How to complete this task: Turn the lines in the records below into a JSON list of strings, one string per line, with blank lines left out. Use only the lines starting with the one containing "3 ніші для зберігання;" and going on through the one containing "дизайн, зручність та практичність.", both included.

Available data:
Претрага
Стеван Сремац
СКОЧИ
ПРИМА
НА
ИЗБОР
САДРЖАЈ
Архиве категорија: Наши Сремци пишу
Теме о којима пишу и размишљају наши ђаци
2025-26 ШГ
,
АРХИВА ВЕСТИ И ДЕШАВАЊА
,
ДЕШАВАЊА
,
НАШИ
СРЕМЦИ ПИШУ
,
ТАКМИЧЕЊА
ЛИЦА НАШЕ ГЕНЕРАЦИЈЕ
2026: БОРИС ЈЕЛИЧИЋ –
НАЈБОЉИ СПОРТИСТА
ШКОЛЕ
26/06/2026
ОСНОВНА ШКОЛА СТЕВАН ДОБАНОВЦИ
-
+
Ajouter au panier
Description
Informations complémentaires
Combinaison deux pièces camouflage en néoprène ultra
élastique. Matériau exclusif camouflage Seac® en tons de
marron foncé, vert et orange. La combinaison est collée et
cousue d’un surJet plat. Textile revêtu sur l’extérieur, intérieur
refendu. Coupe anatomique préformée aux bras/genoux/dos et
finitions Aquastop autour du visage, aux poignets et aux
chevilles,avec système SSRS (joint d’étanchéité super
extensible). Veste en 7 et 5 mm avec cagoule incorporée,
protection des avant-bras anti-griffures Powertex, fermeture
--
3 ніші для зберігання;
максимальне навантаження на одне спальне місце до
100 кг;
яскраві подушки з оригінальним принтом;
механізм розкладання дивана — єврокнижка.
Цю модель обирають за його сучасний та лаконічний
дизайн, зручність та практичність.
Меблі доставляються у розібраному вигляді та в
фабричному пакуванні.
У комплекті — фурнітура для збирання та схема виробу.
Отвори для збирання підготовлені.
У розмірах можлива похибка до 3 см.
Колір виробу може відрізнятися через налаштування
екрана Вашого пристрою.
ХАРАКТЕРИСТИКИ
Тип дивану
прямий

Response to this exercise:
[
  "3 ніші для зберігання;",
  "максимальне навантаження на одне спальне місце до",
  "100 кг;",
  "яскраві подушки з оригінальним принтом;",
  "механізм розкладання дивана — єврокнижка.",
  "Цю модель обирають за його сучасний та лаконічний",
  "дизайн, зручність та практичність."
]